Vietnam eager to boost fertiliser supply

Sep 20th at 07:50
20-09-2022 07:50:35+07:00

Vietnam eager to boost fertiliser supply

Revitalising major fertiliser plants is urgent to create stable supply for the domestic market, while lowering dependence on imports.

 

Aware of the key role of fertilisers in the economy, Prime Minister Pham Minh Chinh in early September said that boosting domestic production would create stable supply for agricultural production, decrease imports, and contribute to building an independent and self-governing economy.

The PM asked ministries and sectors to solve difficulties at the Ha Bac fertiliser plant and Ninh Binh Nitrogenous Fertiliser Co. Ltd., both units of state-run chemical group Vinachem.

On a business trip to these plants in mid-August, he said that the two plants had many similarities, such as cumulative losses, initial low capital, engineering, procurement, and construction (EPC) contract agreement, and poor performance.

To stabilise the price in the domestic market, in late August, the Ministry of Finance again asked the government to apply an export tax rate of 5 per cent.The first proposal was submitted in April.

PM Chinh asked ministries and local authorities to cooperate with the companies to resolve the EPC contract agreement, minimise losses, increase productivity, solve credit contracts, and reduce prices.

The Ha Bac fertiliser plant opened seven years ago, but environmental and financial issues have arisen since. After being upgraded and expanded, the plant is expected to eventually raise its annual capacity to 500,000 tonnes from 180,000 tonnes.

Ninh Binh Nitrogenous Fertiliser was established in 2011 with total charter capital of VND2.5 trillion ($108.7 million). Since it began operations, the company has reported losses for consecutive years.

In the last two years, business results have been more positive. In 2021, they earned over $174 million in revenue, increasing 229 per cent from 2020. In the first half of 2022, it acquired over $109 million in revenue and made a profit of nearly $30.4 million. Its total current assets now reach $382 million.

However, the company still suffers big losses. In 2021, it had debts of $521.7 million. It has made plans to build a debt restructuring strategy to submit to the government.

Concentrating on these two fertiliser plants has been the government's priority because they were two of 12 loss-making projects managed by the Ministry of Industry and Trade.

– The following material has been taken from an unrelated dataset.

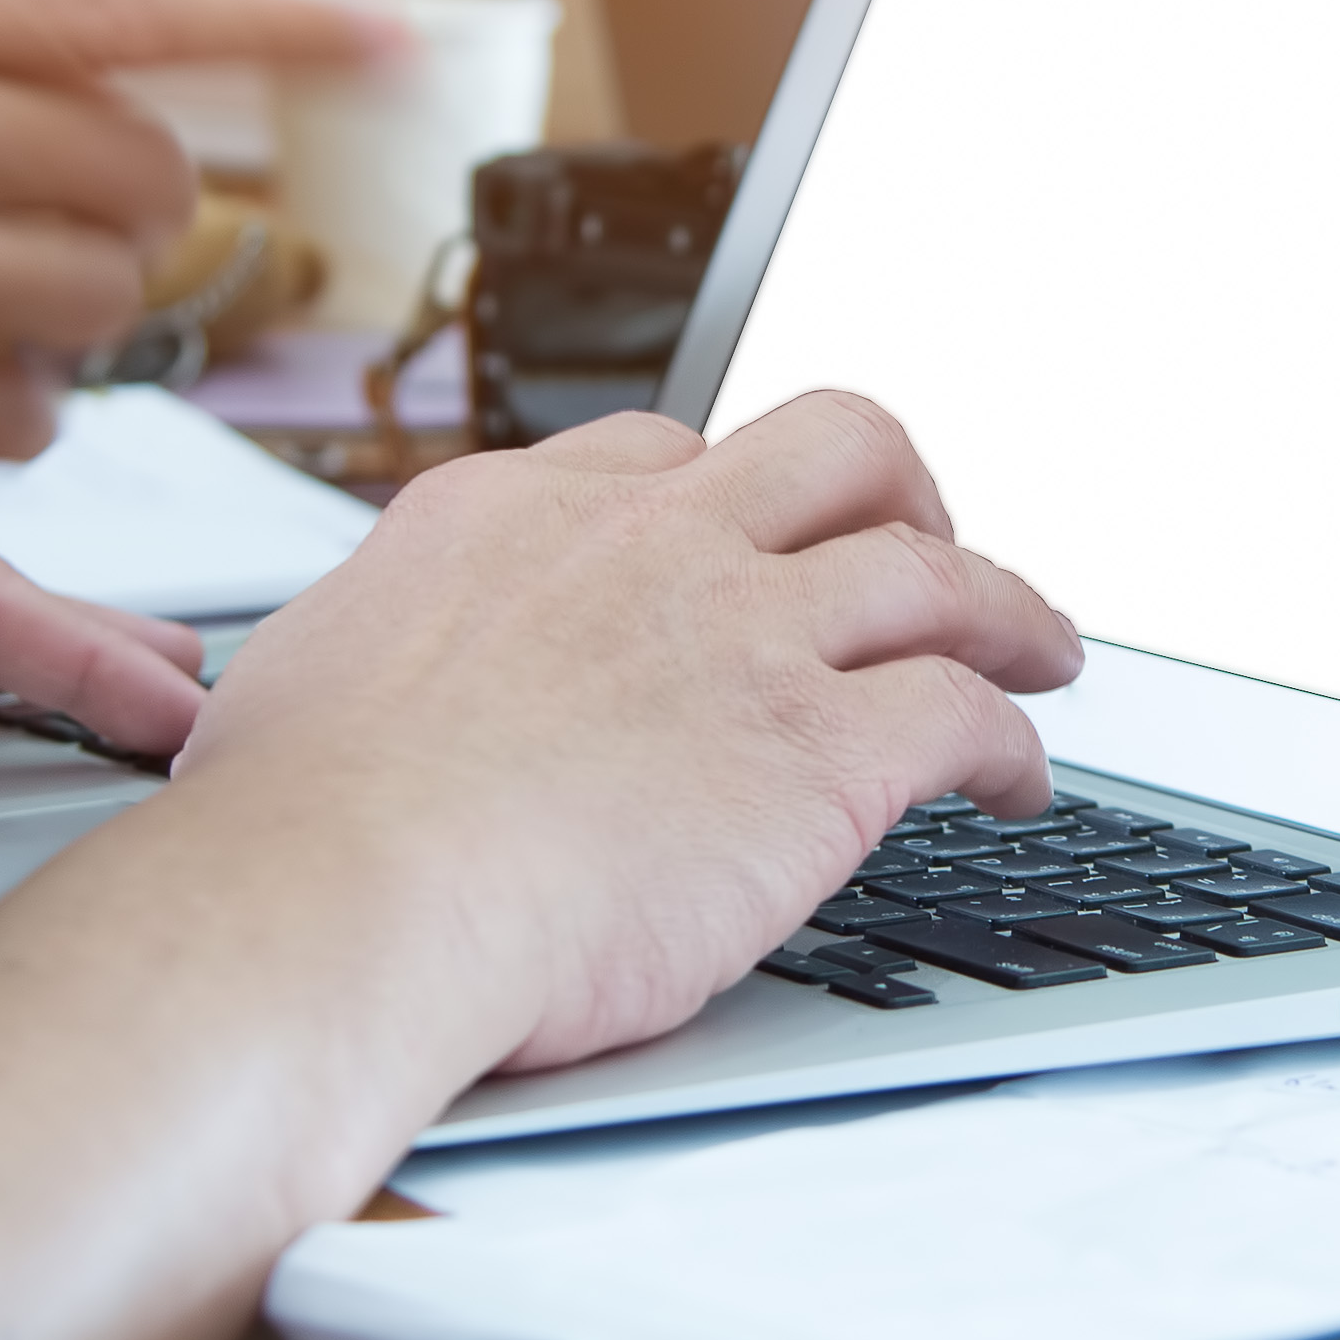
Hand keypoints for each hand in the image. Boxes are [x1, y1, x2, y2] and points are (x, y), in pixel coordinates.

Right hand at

The mission has become more urgent as the price of imported fertilisers and materials for production is volatile due to political instability elsewhere.

Phung Ha, vice chairman and general secretary of the Vietnam Fertiliser Association, said that Vietnam's fertiliser industry largely depends on imports from Russia. In 2020, Russia led the world in fertiliser exports with an export turnover of $7 billion, accounting for about 30 per cent of total demand worldwide, followed by China with $6.6 billion.

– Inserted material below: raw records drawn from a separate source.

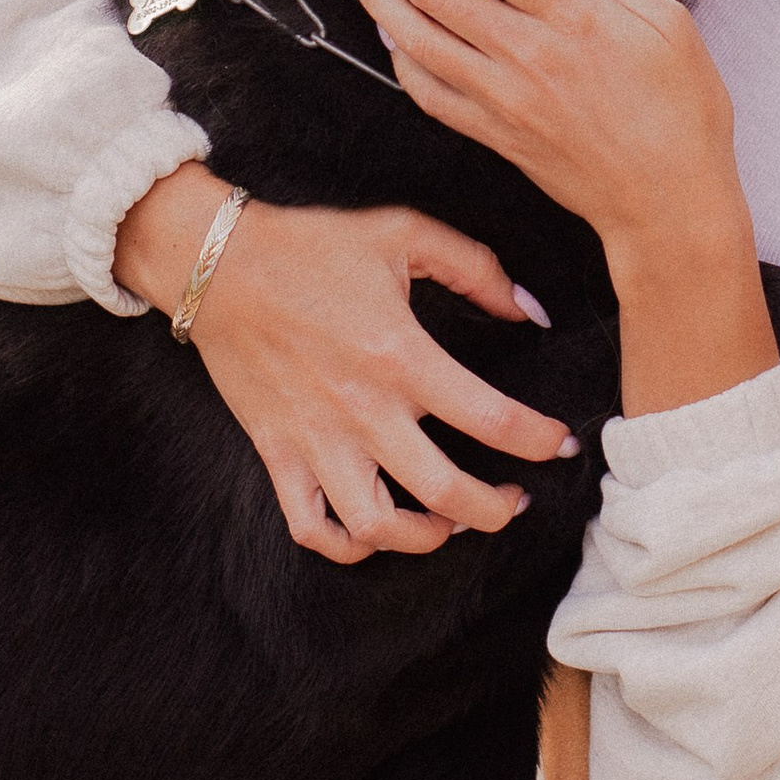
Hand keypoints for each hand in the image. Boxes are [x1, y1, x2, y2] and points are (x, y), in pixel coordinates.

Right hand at [114, 167, 576, 564]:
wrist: (218, 264)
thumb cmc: (313, 246)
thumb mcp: (402, 234)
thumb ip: (475, 268)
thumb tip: (530, 309)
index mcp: (401, 356)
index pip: (492, 419)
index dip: (540, 439)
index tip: (561, 443)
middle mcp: (363, 410)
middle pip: (445, 492)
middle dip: (496, 509)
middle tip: (515, 501)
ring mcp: (317, 440)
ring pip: (378, 527)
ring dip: (426, 537)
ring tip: (449, 522)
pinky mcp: (278, 454)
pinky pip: (312, 527)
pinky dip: (348, 545)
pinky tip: (377, 529)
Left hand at [338, 0, 740, 255]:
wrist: (667, 202)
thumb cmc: (681, 108)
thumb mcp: (664, 19)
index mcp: (573, 14)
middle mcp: (528, 54)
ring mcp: (504, 98)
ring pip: (419, 41)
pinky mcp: (494, 135)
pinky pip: (428, 94)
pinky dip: (399, 61)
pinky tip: (385, 36)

“The fertiliser selling prices depend on many factors, such as natural gas and oil prices, which are beyond the control of many major manufacturers. Natural gas is the main feedstock for most nitrogenous fertilisers, accounting for 70-90 per cent of ammonia production costs. Thus, the sudden increase in the price of natural gas and oil pushed the selling price higher,” Ha said.

Export restrictions imposed by China and Russia have also caused issues. “The two countries make up a large number of fertiliser exports globally. Russia has applied an export quota on nitrogenous fertilisers and, since March, it has issued a ban on exports,” Ha said.

To stabilise the selling price in the domestic market, in late August, the Ministry of Finance (MoF) again asked the government to apply an export tax rate of 5 per cent. The first proposal was submitted in April.

According to the MoF, the proposal will help retain fertilisers for domestic consumption amid the price surge. In addition, applying the same tax rate for all fertilisers will reduce administrative pressure on enterprises and customs agencies as they will no longer have to determine the precise proportion of natural resources and minerals in their products.